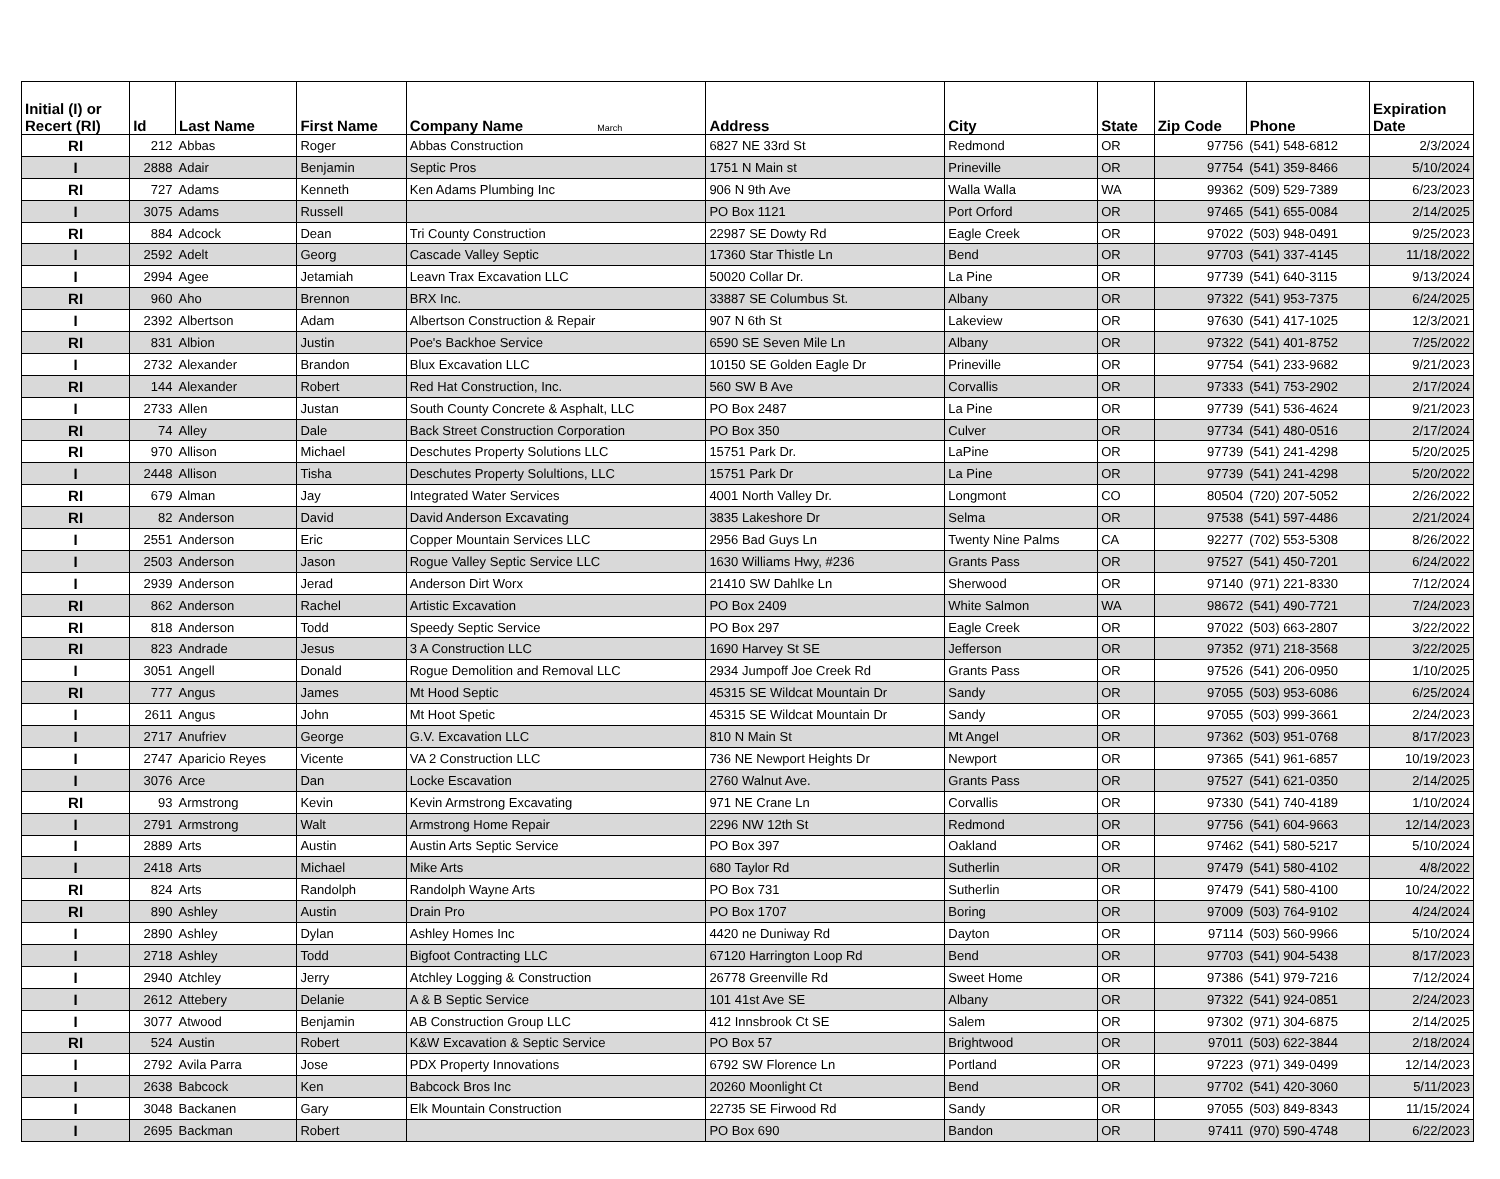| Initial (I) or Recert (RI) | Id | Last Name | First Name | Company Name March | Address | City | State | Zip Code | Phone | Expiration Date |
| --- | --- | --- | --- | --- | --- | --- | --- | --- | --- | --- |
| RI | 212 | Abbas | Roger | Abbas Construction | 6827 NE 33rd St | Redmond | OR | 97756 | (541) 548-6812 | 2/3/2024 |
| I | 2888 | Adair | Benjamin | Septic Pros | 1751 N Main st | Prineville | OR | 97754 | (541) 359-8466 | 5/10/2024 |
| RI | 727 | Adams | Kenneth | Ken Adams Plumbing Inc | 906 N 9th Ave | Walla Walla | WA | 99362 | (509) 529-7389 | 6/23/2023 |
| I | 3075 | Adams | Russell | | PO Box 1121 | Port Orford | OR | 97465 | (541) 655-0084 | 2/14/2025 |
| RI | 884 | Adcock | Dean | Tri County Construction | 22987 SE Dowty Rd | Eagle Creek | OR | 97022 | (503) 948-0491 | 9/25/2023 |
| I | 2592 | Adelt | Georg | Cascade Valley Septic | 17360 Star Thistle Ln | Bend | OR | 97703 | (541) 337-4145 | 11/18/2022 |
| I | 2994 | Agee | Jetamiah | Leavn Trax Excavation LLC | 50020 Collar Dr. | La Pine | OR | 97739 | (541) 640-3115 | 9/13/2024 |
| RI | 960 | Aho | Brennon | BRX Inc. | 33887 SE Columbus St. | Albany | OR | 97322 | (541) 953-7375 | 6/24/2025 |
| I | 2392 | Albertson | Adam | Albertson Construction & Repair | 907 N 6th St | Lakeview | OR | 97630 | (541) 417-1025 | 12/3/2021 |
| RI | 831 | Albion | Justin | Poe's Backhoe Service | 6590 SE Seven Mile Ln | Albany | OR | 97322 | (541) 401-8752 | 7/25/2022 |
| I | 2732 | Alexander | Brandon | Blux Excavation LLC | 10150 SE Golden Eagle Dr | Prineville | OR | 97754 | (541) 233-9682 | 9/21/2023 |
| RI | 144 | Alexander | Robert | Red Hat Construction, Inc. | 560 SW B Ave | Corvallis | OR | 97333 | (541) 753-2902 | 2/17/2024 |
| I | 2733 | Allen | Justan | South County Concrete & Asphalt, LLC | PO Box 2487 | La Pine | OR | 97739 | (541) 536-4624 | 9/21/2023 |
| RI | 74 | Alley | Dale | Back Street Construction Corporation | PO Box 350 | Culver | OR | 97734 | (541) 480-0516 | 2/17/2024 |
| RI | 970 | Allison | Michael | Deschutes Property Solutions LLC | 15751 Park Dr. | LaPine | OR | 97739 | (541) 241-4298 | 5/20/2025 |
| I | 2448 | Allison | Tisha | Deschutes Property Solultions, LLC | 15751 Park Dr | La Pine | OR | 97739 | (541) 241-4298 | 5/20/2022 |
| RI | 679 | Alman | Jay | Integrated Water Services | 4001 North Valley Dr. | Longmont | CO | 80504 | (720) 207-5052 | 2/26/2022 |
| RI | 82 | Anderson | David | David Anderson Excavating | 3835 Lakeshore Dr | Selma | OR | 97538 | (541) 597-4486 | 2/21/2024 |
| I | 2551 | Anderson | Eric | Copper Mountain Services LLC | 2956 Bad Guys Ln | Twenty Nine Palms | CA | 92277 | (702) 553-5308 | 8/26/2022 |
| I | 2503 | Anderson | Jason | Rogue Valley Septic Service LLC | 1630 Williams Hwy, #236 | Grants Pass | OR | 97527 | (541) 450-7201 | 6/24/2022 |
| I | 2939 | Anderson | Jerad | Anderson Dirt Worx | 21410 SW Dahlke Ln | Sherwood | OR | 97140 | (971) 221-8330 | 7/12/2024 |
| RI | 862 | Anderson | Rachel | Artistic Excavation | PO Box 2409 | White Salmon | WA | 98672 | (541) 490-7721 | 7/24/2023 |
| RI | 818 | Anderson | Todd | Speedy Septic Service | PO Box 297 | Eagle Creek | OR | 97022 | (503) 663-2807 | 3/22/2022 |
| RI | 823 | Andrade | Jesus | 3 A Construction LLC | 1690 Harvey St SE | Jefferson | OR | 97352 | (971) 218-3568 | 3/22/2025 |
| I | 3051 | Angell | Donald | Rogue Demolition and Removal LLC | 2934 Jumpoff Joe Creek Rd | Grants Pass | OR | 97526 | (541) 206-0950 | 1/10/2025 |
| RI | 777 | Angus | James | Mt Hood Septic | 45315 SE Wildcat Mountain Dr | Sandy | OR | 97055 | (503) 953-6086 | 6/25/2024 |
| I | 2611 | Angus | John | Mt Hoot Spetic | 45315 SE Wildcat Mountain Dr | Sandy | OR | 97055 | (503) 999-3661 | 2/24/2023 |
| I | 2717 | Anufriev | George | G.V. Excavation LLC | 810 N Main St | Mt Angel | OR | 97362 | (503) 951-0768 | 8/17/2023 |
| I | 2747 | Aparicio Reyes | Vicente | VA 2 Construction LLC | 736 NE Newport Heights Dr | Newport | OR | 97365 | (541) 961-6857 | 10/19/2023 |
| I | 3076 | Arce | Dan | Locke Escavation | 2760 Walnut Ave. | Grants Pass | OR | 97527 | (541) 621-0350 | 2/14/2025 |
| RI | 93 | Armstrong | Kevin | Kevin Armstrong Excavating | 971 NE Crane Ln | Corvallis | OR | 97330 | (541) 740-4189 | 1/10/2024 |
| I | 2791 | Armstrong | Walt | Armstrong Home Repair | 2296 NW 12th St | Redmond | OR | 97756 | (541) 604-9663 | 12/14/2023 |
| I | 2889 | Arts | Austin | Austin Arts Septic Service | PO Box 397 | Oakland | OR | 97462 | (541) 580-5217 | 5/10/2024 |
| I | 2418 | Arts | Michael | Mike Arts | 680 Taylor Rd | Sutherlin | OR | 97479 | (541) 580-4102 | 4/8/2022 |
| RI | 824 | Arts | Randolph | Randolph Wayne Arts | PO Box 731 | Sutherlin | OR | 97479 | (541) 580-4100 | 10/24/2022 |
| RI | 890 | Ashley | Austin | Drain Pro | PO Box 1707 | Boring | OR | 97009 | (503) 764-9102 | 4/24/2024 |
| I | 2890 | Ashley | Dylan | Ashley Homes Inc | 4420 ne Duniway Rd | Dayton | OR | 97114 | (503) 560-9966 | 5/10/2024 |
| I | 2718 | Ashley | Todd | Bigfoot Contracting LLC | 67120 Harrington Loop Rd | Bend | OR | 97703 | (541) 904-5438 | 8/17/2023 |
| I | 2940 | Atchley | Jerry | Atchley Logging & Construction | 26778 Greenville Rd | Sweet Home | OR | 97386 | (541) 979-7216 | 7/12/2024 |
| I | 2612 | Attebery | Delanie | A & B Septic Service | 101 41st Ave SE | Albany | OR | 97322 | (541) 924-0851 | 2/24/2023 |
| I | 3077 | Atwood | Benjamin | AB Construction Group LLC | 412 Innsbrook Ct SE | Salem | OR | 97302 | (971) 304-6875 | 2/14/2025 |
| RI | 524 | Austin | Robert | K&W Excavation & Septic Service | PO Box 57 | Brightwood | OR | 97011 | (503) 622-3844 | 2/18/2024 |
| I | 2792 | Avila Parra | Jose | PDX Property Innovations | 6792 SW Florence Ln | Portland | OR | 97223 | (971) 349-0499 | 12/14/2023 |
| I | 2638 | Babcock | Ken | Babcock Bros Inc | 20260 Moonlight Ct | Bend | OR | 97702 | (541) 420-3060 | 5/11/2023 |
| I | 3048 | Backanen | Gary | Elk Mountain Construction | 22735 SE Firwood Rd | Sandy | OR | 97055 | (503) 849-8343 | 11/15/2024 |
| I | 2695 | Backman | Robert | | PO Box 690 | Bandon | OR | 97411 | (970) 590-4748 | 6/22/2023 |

::::::::::

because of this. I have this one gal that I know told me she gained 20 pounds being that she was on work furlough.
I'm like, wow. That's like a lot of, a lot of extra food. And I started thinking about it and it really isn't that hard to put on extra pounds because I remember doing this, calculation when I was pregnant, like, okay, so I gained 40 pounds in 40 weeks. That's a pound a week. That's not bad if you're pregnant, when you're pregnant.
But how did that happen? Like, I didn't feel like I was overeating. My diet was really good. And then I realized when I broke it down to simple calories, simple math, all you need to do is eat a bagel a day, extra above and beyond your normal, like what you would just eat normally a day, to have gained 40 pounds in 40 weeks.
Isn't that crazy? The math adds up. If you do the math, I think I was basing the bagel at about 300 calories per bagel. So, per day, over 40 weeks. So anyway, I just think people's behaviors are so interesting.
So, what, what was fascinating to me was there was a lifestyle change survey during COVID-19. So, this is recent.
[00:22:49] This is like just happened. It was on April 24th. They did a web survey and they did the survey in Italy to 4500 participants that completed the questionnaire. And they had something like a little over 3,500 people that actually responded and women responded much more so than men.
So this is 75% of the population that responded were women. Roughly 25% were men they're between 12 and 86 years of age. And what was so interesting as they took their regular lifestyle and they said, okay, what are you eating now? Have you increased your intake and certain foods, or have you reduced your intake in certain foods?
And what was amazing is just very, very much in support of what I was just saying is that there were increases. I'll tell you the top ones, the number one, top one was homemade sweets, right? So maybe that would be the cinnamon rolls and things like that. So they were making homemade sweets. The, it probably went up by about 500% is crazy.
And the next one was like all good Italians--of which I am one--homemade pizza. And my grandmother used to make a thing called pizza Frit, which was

::::::::::

## PROBLEM DETAILS
Using the data above, print exactly the lines from the line that contains "849-8343 | 11/15/2024 |" through the line that contains "590-4748 | 6/22/2023 |", with both included.

## ANSWER SPACE
| I | 3048 | Backanen | Gary | Elk Mountain Construction | 22735 SE Firwood Rd | Sandy | OR | 97055 | (503) 849-8343 | 11/15/2024 |
| I | 2695 | Backman | Robert | | PO Box 690 | Bandon | OR | 97411 | (970) 590-4748 | 6/22/2023 |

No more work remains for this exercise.